Siapakah gerangan tamu yang datang di malam buta begini. Pastilah ia membawa kabar genting, atau hajat yang tak boleh ditunda lagi. Ah… kubuka saja lah dulu pintu depan rumahku. Ketukan itu sinyal bahwa si tamu tak kuasa lagi menunggu.

Kuputar anak kunci. Kuturunkan gagang pintu. Masih ada bunyi ketukan.

*****

Pagi ini udara terasa lebih dingin. Seolah ada hembusan angin lembah. Pelan dan sangat halus. Dingin yang merata, di dalam juga di luar rumah. Entah kenapa ada keinginan untuk menunda semua agenda, dan menikmatinya sebelum ia direnggut rencana-rencana.

Membiarkan semua inderaku disentuhi udara dingin itu. Lalu, berharap ada diskusi dalam hati bersama sesosok suara yang sejak dua harian ke belakang seolah memanggil-manggil. Ia seperti siluet orang di ujung jalan yang melambai-lambaikan tangan.
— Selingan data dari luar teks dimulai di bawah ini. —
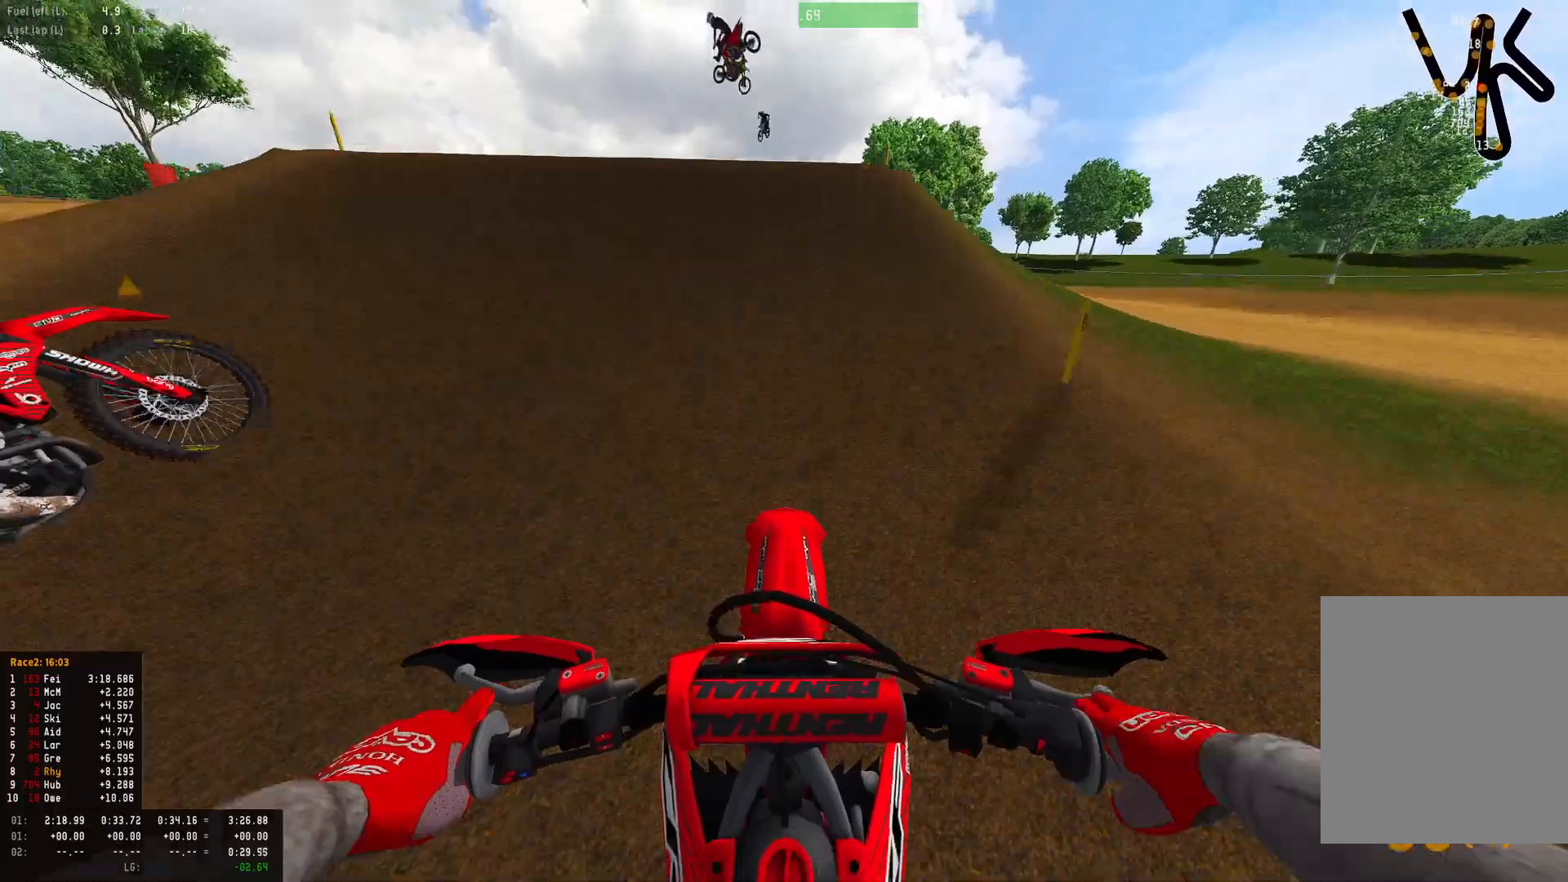
{"buttons": ["R1"], "left_stick": "center", "right_stick": "center", "events": [[133, "right_stick", "up"], [367, "right_stick", "center"]]}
Seperti teman masa kecil yang sangat akrab tetapi kemudian tak aku acuhkan. Ia ada di kejauhan tapi terasa amat dekat.

Sayang beberapa hal musti rampung hari ini juga, dan itu memerlukan persiapan sedari pagi ini.

Aku sudah di dalam ruang kerjaku ketika kusadari hawa dingin yang kurasa sekarang amat berbeda. Dingin yang ini tak menghadirkan rasa apa-apa. Hanya dingin.

Hari ini ada tiga rekan kerja yang akan menghadapku: pintu terakhir yang menentukan terkabul atau tidaknya hajat mereka. Satu mengajukan cuti tahunan, dua lainnya ingin meminjam uang: yang satu untuk biaya awal anak masuk sekolah, satunya lagi untuk biaya persalinan sang istri.

Aku tak kenal mereka secara akrab. Mereka pun sama. Dan posisiku di perusahaan ini tak menyediakan celah untuk berakrab-akrab selain dengan rekan di lingkaran terdekat yang jumlahnya tak banyak.

Atas nama tugas dan efisiensi, sering aku memupus harapan mereka yang ingin meluangkan waktu bersama keluarga, membuyarkan niat untuk membahagiakan pasangan dengan kado istimewa, dan bahkan merenggut hidup seorang bocah. Oleh sebab itu aku sempat dijuluki "si sadis": orang yang tak pernah berempati, tak mau peduli, tak menyisakan sedikit pun ruang kemanusiaan, atau minimal pertemanan. Kalau tidak bisa, ya tidak bisa. Titik.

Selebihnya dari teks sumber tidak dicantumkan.